EXERCISE REQUIREMENTS — Retype each line below precisely.

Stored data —
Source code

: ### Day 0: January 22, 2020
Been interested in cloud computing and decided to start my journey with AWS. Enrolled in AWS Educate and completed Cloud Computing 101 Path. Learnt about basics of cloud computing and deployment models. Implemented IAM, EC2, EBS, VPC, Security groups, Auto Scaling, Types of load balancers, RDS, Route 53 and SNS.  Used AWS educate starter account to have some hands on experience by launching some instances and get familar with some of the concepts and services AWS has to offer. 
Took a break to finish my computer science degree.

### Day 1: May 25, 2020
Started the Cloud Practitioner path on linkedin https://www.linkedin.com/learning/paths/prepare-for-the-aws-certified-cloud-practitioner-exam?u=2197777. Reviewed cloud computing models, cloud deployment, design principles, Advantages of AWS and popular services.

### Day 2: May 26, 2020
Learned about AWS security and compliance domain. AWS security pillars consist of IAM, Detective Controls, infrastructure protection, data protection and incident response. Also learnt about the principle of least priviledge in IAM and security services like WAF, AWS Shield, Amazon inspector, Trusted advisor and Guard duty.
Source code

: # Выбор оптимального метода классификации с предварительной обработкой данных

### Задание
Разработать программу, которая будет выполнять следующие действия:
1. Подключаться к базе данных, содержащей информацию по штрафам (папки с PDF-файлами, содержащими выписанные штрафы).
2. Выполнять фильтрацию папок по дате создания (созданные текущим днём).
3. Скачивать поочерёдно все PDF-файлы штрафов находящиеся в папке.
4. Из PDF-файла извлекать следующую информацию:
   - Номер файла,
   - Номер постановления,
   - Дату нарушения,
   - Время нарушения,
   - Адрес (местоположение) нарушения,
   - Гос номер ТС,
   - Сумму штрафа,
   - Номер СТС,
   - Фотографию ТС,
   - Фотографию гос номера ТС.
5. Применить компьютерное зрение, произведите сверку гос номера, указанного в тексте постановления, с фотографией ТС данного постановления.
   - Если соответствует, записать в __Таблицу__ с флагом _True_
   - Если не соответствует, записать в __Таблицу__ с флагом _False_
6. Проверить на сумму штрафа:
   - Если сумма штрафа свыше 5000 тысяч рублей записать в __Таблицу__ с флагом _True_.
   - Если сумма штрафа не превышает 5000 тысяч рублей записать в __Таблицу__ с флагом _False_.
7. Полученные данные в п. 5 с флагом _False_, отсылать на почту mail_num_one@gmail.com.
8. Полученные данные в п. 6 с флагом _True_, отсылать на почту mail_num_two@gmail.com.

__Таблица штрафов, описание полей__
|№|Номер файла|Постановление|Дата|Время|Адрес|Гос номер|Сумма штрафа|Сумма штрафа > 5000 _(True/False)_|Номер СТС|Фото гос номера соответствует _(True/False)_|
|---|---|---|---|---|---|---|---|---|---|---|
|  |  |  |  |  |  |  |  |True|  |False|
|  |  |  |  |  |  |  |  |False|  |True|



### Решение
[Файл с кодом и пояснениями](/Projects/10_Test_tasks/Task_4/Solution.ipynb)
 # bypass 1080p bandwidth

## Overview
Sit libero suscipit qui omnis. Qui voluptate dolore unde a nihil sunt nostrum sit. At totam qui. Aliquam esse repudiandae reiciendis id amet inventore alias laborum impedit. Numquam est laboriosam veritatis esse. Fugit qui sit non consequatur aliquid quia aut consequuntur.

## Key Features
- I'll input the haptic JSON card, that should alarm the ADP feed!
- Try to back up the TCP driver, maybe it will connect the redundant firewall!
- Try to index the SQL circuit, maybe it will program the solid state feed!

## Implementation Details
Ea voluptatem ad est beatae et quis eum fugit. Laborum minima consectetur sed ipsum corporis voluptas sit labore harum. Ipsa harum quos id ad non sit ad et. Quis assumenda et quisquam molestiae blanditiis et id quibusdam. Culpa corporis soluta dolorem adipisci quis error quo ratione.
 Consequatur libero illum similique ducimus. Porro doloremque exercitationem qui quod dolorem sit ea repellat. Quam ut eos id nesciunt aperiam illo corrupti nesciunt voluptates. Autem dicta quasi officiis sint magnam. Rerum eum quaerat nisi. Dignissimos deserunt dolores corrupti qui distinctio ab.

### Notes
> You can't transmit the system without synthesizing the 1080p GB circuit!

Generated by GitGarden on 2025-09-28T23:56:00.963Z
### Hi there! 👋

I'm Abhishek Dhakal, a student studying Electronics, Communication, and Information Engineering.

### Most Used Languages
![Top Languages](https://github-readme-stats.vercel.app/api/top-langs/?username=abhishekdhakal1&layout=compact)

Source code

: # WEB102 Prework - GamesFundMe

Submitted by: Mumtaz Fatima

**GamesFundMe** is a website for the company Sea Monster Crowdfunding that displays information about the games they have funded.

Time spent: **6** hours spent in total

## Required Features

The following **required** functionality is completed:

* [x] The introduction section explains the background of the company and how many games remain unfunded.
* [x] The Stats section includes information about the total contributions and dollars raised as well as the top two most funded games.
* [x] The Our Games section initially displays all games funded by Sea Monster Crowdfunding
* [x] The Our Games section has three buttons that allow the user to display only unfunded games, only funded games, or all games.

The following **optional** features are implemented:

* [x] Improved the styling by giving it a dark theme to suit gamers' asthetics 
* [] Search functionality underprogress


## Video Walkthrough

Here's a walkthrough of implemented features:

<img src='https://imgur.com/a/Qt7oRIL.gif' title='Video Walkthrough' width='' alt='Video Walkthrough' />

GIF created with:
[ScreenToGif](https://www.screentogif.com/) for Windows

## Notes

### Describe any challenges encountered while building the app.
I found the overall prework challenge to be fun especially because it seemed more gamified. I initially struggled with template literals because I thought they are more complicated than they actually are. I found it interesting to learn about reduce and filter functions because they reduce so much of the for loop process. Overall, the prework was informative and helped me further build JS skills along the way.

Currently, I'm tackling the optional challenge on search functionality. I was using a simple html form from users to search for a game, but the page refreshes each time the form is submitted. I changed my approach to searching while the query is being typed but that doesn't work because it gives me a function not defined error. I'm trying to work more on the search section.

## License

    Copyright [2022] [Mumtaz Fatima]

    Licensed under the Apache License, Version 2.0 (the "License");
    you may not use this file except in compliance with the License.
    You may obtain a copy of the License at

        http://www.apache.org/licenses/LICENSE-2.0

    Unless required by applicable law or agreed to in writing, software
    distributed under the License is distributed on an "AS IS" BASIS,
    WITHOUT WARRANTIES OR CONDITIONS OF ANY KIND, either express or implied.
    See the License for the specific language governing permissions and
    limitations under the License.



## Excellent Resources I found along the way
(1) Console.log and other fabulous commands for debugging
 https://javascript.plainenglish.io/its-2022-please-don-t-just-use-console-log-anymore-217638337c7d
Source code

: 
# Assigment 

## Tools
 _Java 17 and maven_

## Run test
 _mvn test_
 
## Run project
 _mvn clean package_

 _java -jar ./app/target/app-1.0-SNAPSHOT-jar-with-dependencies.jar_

EXERCISE ANSWER —
Source code

: ### Day 0: January 22, 2020
Been interested in cloud computing and decided to start my journey with AWS. Enrolled in AWS Educate and completed Cloud Computing 101 Path. Learnt about basics of cloud computing and deployment models. Implemented IAM, EC2, EBS, VPC, Security groups, Auto Scaling, Types of load balancers, RDS, Route 53 and SNS.  Used AWS educate starter account to have some hands on experience by launching some instances and get familar with some of the concepts and services AWS has to offer. 
Took a break to finish my computer science degree.

### Day 1: May 25, 2020
Started the Cloud Practitioner path on linkedin https://www.linkedin.com/learning/paths/prepare-for-the-aws-certified-cloud-practitioner-exam?u=2197777. Reviewed cloud computing models, cloud deployment, design principles, Advantages of AWS and popular services.

### Day 2: May 26, 2020
Learned about AWS security and compliance domain. AWS security pillars consist of IAM, Detective Controls, infrastructure protection, data protection and incident response. Also learnt about the principle of least priviledge in IAM and security services like WAF, AWS Shield, Amazon inspector, Trusted advisor and Guard duty.
Source code

: # Выбор оптимального метода классификации с предварительной обработкой данных

### Задание
Разработать программу, которая будет выполнять следующие действия:
1. Подключаться к базе данных, содержащей информацию по штрафам (папки с PDF-файлами, содержащими выписанные штрафы).
2. Выполнять фильтрацию папок по дате создания (созданные текущим днём).
3. Скачивать поочерёдно все PDF-файлы штрафов находящиеся в папке.
4. Из PDF-файла извлекать следующую информацию:
   - Номер файла,
   - Номер постановления,
   - Дату нарушения,
   - Время нарушения,
   - Адрес (местоположение) нарушения,
   - Гос номер ТС,
   - Сумму штрафа,
   - Номер СТС,
   - Фотографию ТС,
   - Фотографию гос номера ТС.
5. Применить компьютерное зрение, произведите сверку гос номера, указанного в тексте постановления, с фотографией ТС данного постановления.
   - Если соответствует, записать в __Таблицу__ с флагом _True_
   - Если не соответствует, записать в __Таблицу__ с флагом _False_
6. Проверить на сумму штрафа:
   - Если сумма штрафа свыше 5000 тысяч рублей записать в __Таблицу__ с флагом _True_.
   - Если сумма штрафа не превышает 5000 тысяч рублей записать в __Таблицу__ с флагом _False_.
7. Полученные данные в п. 5 с флагом _False_, отсылать на почту mail_num_one@gmail.com.
8. Полученные данные в п. 6 с флагом _True_, отсылать на почту mail_num_two@gmail.com.

__Таблица штрафов, описание полей__
|№|Номер файла|Постановление|Дата|Время|Адрес|Гос номер|Сумма штрафа|Сумма штрафа > 5000 _(True/False)_|Номер СТС|Фото гос номера соответствует _(True/False)_|
|---|---|---|---|---|---|---|---|---|---|---|
|  |  |  |  |  |  |  |  |True|  |False|
|  |  |  |  |  |  |  |  |False|  |True|



### Решение
[Файл с кодом и пояснениями](/Projects/10_Test_tasks/Task_4/Solution.ipynb)
 # bypass 1080p bandwidth

## Overview
Sit libero suscipit qui omnis. Qui voluptate dolore unde a nihil sunt nostrum sit. At totam qui. Aliquam esse repudiandae reiciendis id amet inventore alias laborum impedit. Numquam est laboriosam veritatis esse. Fugit qui sit non consequatur aliquid quia aut consequuntur.

## Key Features
- I'll input the haptic JSON card, that should alarm the ADP feed!
- Try to back up the TCP driver, maybe it will connect the redundant firewall!
- Try to index the SQL circuit, maybe it will program the solid state feed!

## Implementation Details
Ea voluptatem ad est beatae et quis eum fugit. Laborum minima consectetur sed ipsum corporis voluptas sit labore harum. Ipsa harum quos id ad non sit ad et. Quis assumenda et quisquam molestiae blanditiis et id quibusdam. Culpa corporis soluta dolorem adipisci quis error quo ratione.
 Consequatur libero illum similique ducimus. Porro doloremque exercitationem qui quod dolorem sit ea repellat. Quam ut eos id nesciunt aperiam illo corrupti nesciunt voluptates. Autem dicta quasi officiis sint magnam. Rerum eum quaerat nisi. Dignissimos deserunt dolores corrupti qui distinctio ab.

### Notes
> You can't transmit the system without synthesizing the 1080p GB circuit!

Generated by GitGarden on 2025-09-28T23:56:00.963Z
### Hi there! 👋

I'm Abhishek Dhakal, a student studying Electronics, Communication, and Information Engineering.

### Most Used Languages
![Top Languages](https://github-readme-stats.vercel.app/api/top-langs/?username=abhishekdhakal1&layout=compact)

Source code

: # WEB102 Prework - GamesFundMe

Submitted by: Mumtaz Fatima

**GamesFundMe** is a website for the company Sea Monster Crowdfunding that displays information about the games they have funded.

Time spent: **6** hours spent in total

## Required Features

The following **required** functionality is completed:

* [x] The introduction section explains the background of the company and how many games remain unfunded.
* [x] The Stats section includes information about the total contributions and dollars raised as well as the top two most funded games.
* [x] The Our Games section initially displays all games funded by Sea Monster Crowdfunding
* [x] The Our Games section has three buttons that allow the user to display only unfunded games, only funded games, or all games.

The following **optional** features are implemented:

* [x] Improved the styling by giving it a dark theme to suit gamers' asthetics 
* [] Search functionality underprogress


## Video Walkthrough

Here's a walkthrough of implemented features:

<img src='https://imgur.com/a/Qt7oRIL.gif' title='Video Walkthrough' width='' alt='Video Walkthrough' />

GIF created with:
[ScreenToGif](https://www.screentogif.com/) for Windows

## Notes

### Describe any challenges encountered while building the app.
I found the overall prework challenge to be fun especially because it seemed more gamified. I initially struggled with template literals because I thought they are more complicated than they actually are. I found it interesting to learn about reduce and filter functions because they reduce so much of the for loop process. Overall, the prework was informative and helped me further build JS skills along the way.

Currently, I'm tackling the optional challenge on search functionality. I was using a simple html form from users to search for a game, but the page refreshes each time the form is submitted. I changed my approach to searching while the query is being typed but that doesn't work because it gives me a function not defined error. I'm trying to work more on the search section.

## License

    Copyright [2022] [Mumtaz Fatima]

    Licensed under the Apache License, Version 2.0 (the "License");
    you may not use this file except in compliance with the License.
    You may obtain a copy of the License at

        http://www.apache.org/licenses/LICENSE-2.0

    Unless required by applicable law or agreed to in writing, software
    distributed under the License is distributed on an "AS IS" BASIS,
    WITHOUT WARRANTIES OR CONDITIONS OF ANY KIND, either express or implied.
    See the License for the specific language governing permissions and
    limitations under the License.



## Excellent Resources I found along the way
(1) Console.log and other fabulous commands for debugging
 https://javascript.plainenglish.io/its-2022-please-don-t-just-use-console-log-anymore-217638337c7d
Source code

: 
# Assigment 

## Tools
 _Java 17 and maven_

## Run test
 _mvn test_
 
## Run project
 _mvn clean package_

 _java -jar ./app/target/app-1.0-SNAPSHOT-jar-with-dependencies.jar_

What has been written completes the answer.